**Consigne A:** Recopiez sans rien changer les enregistrements, depuis leur première ligne jusqu'à la ligne qui contient « dist [-0.072838, 0.049773] », celle-ci comprise. Laissez les images de côté dans votre réponse.

**Extrait présenté:**
━━━━━━━━━━━━━━━━━━━━

Dark was the night d’Emmanuel Meirieu.
Les éclats de soleil des abeilles dans les ombres de la misère du monde.
En 1977, rapporte le metteur en scène Emmanuel Meirieu, des astronautes se sont posé la question improbable de mise en contact avec des extra-terrestres, via des images, sons et mots.
A Cap Canaveral, une sonde nommée Voyager décolle pour l’espace à bord d’une fusée Titan. Elle emporte avec elle un disque d’or fixé sur sa paroi qui comprend 118 photographies prises sur la Terre, des salutations d’humains en 55 langues et 27 musiques, témoignages de notre espèce.
Parmi ces musiques, figure la chanson Dark was the night, cold was the ground. Son auteur, Blind Willie Johnson, est mort en 1949 dans la misère, refusé à l’hôpital parce qu’il était noir, pauvre et aveugle : « Quand notre monde aura disparu et que même notre soleil sera mort, il restera encore cette trace de nous avec la voix et la musique de Blind Willie Johnson, filant à 16km/seconde, dans une sonde spatiale, parmi les galaxies. »
Dark was the night emmène le public dans le Texas des années 20 jusqu’au lancement de Voyager, dans une forêt, à jardin, où l’on élève des abeilles et dans une autre, à cour, qui cache un cimetière abandonné, dévolu aux Noirs - pauvres et déshérités -, sur le bord d’une bretelle d’autoroute, où mugissent les moteurs de voitures et camions, éblouissant la nuit de leurs phares.
Espace de détritus et poubelle de la grande misère du monde, sacs en plastique voletant ou retenus à des grillages, déchets de la vie mise au rebut et réduite là. Les tombes disparues sous la terre et les décombres résistent tant bien que mal à une disparition programmée : des sauveteurs tentent leur re-découverte, dont un homme et son garçon qui aimerait retrouver la fameuse stèle du chanteur de blues et de gospel, un révérend évangéliste qui prêchait dans la rue - le fameux Blind Willie Johnson.

━━━━━━━━━━━━━━━━━━━━

**Données enregistrées:**
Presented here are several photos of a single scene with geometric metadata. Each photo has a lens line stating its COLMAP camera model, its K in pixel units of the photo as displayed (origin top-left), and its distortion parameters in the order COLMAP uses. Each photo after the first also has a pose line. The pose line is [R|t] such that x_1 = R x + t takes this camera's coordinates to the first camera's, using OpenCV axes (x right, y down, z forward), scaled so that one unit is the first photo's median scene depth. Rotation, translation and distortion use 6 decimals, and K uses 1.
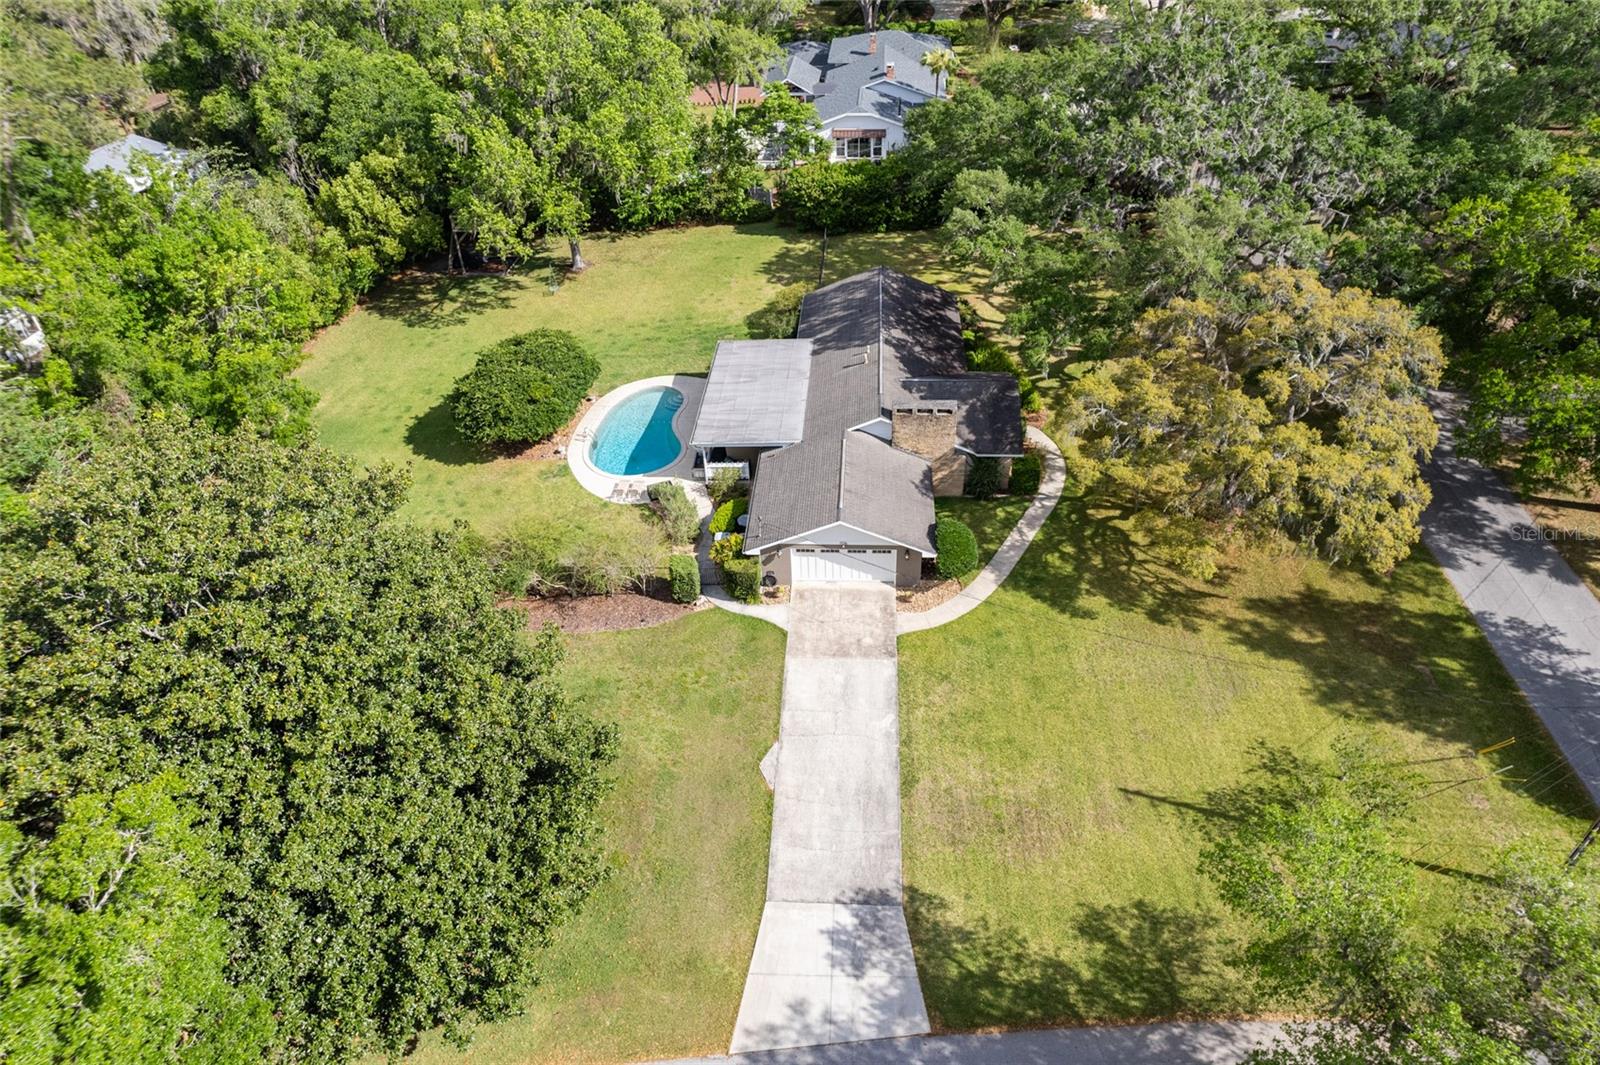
lens RADIAL K [[1023.9, 0, 806.2], [0, 1023.9, 545.6], [0, 0, 1]] dist [-0.075435, 0.067100]
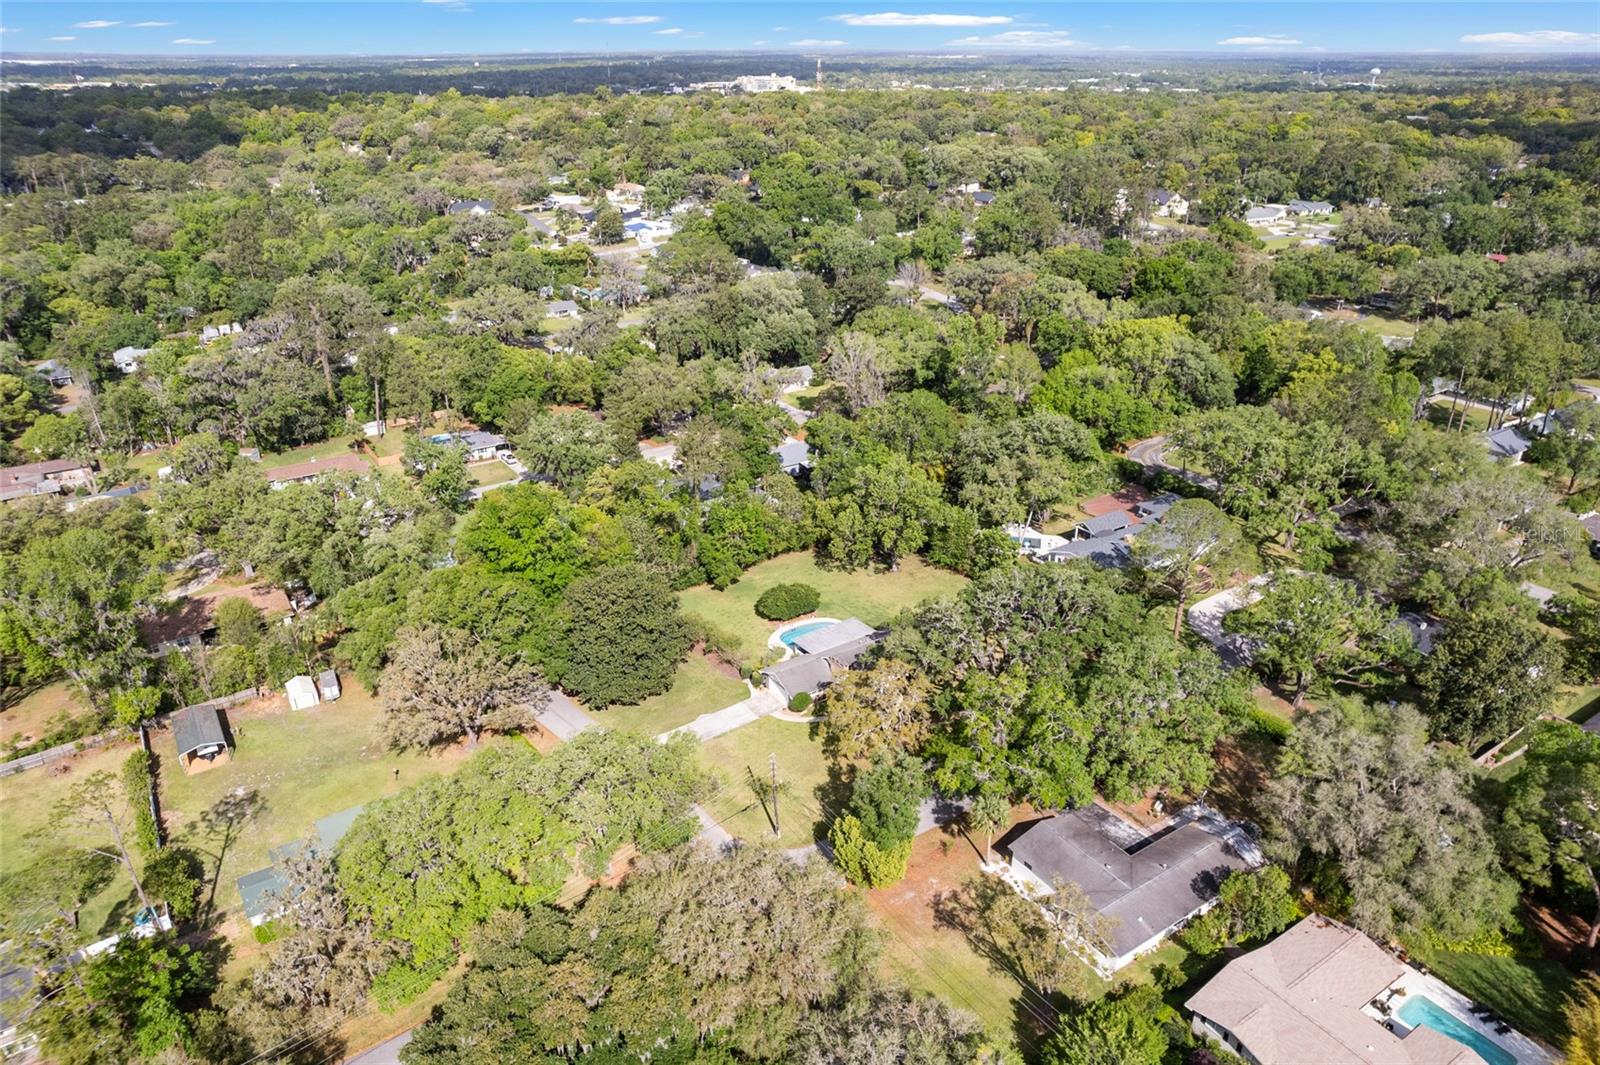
lens RADIAL K [[1061.8, 0, 798.6], [0, 1061.8, 579.3], [0, 0, 1]] dist [-0.072838, 0.049773]
pose [[0.607531, 0.381159, -0.696867, 1.939275], [-0.494260, 0.868201, 0.043975, -0.393505], [0.621782, 0.317717, 0.715851, -1.183542]]
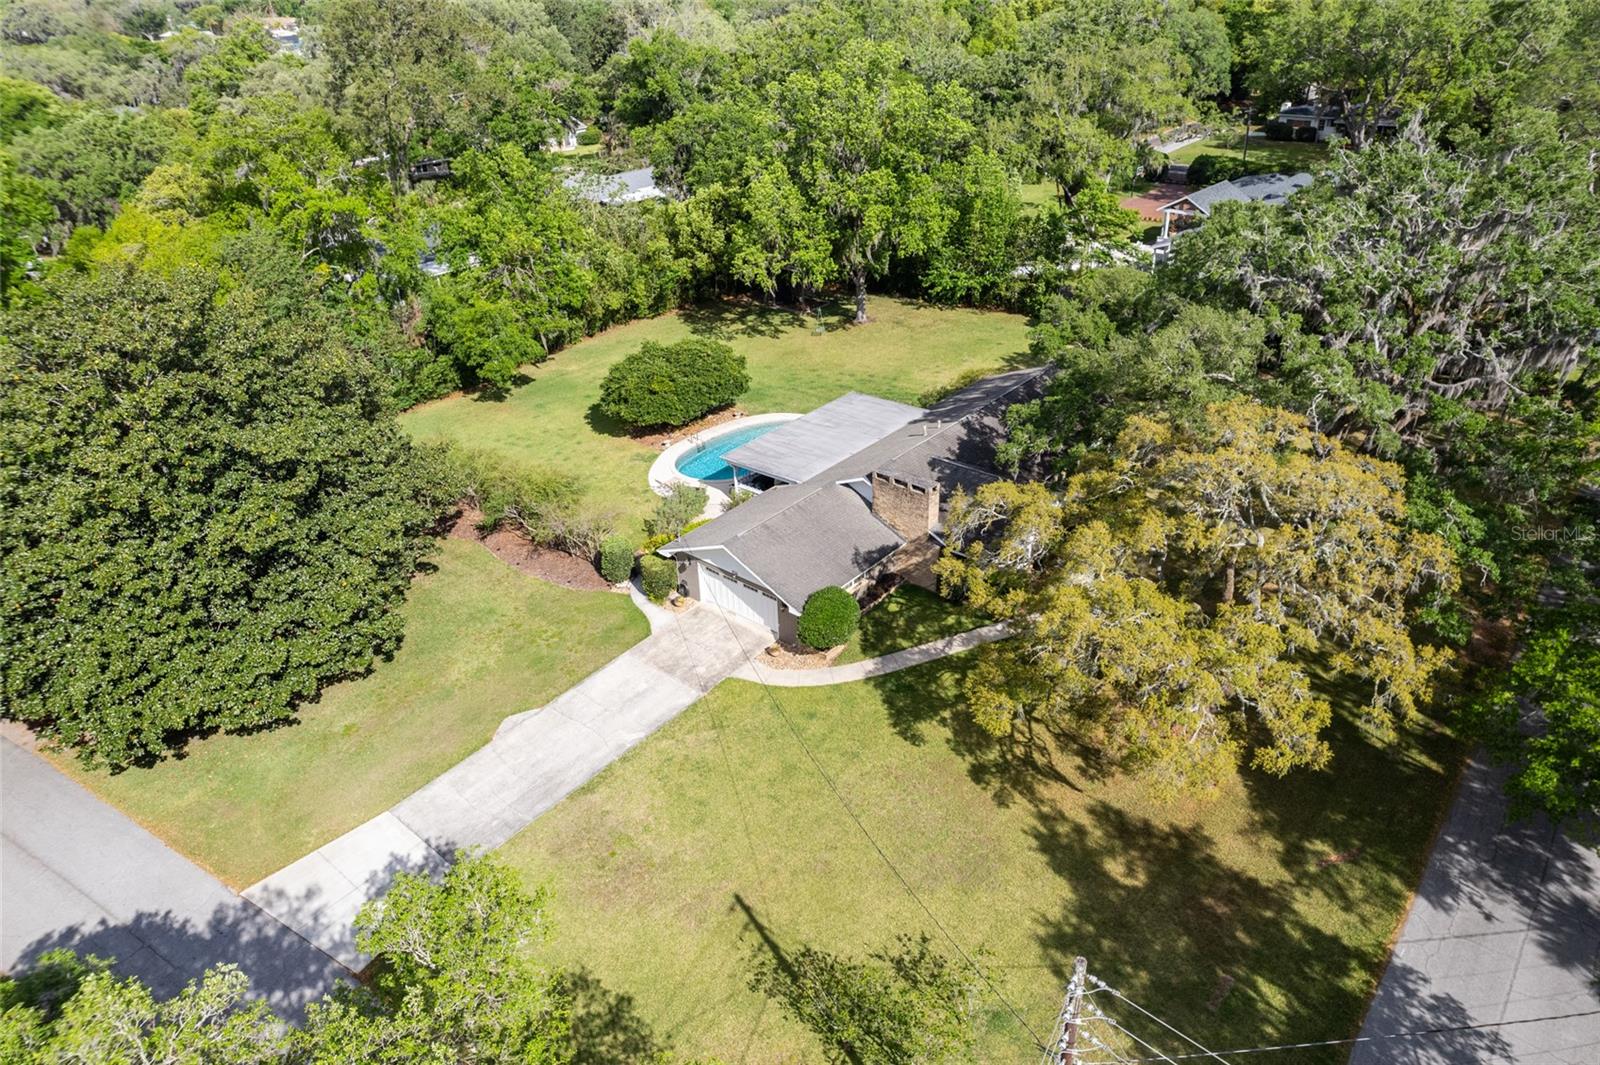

━━━━━━━━━━━━━━━━━━━━

**Consigne B:** Poursuivez l'extrait sur le spectacle Dark was the night d'Emmanuel Meirieu, à la suite de sa dernière phrase.

**Corrigé A:**
Presented here are several photos of a single scene with geometric metadata. Each photo has a lens line stating its COLMAP camera model, its K in pixel units of the photo as displayed (origin top-left), and its distortion parameters in the order COLMAP uses. Each photo after the first also has a pose line. The pose line is [R|t] such that x_1 = R x + t takes this camera's coordinates to the first camera's, using OpenCV axes (x right, y down, z forward), scaled so that one unit is the first photo's median scene depth. Rotation, translation and distortion use 6 decimals, and K uses 1.
lens RADIAL K [[1023.9, 0, 806.2], [0, 1023.9, 545.6], [0, 0, 1]] dist [-0.075435, 0.067100]
lens RADIAL K [[1061.8, 0, 798.6], [0, 1061.8, 579.3], [0, 0, 1]] dist [-0.072838, 0.049773]

**Corrigé B:**
Dans l’autre forêt, se tiennent l’apiculteur et ses disciples, le fils même des astronautes de 1977 qui préparèrent le fameux disque d’or pour les extra-terrestres. Le fils vieilli n’a vécu que dans ce souvenir lumineux et inaltérable de son enfance, filmé par des parents passionnés qui l’aimaient.
Il a participé aux dessins, aux images en collant dessus des gommettes numérotées référencées.
Emmanuel Meirieu n’a pas son pareil pour édifier et construire des univers en déshérence, des ruines contemporaines qui disent et traduisent l’inacceptable de l’inhumanité d’un monde faillible.
Ses interprètes sont convaincants, des figures usées par la vie et l’existence immonde, chaleureux sur scène : Stéphane Balmino, François Cotrelle, Jean-Erns Marie-Louise, Nicolas Moumbounou, Patricia Pekmezian. Ils portent en eux la sagesse de l’expérience d’une profonde humanité à laquelle on est sensible, touché par la réserve et l’engagement dénonçant l’inacceptable et l’effroi.
La scénographie est une véritable installation plastique digne des expositions des plus grands musées - une imagination inventive et des effets de réel, la galaxie visible au loin, vierge encore.
Or, le théâtre est un peu le parent pauvre de ces lieux magnifiques de misère : la scène ne fait qu’égrainer une suite de monologues, distribués entre les personnages qui n’inter-agissent pas.
Le public, ébloui par la majesté visuelle de la fresque, embarque sur un Voyager un peu passif.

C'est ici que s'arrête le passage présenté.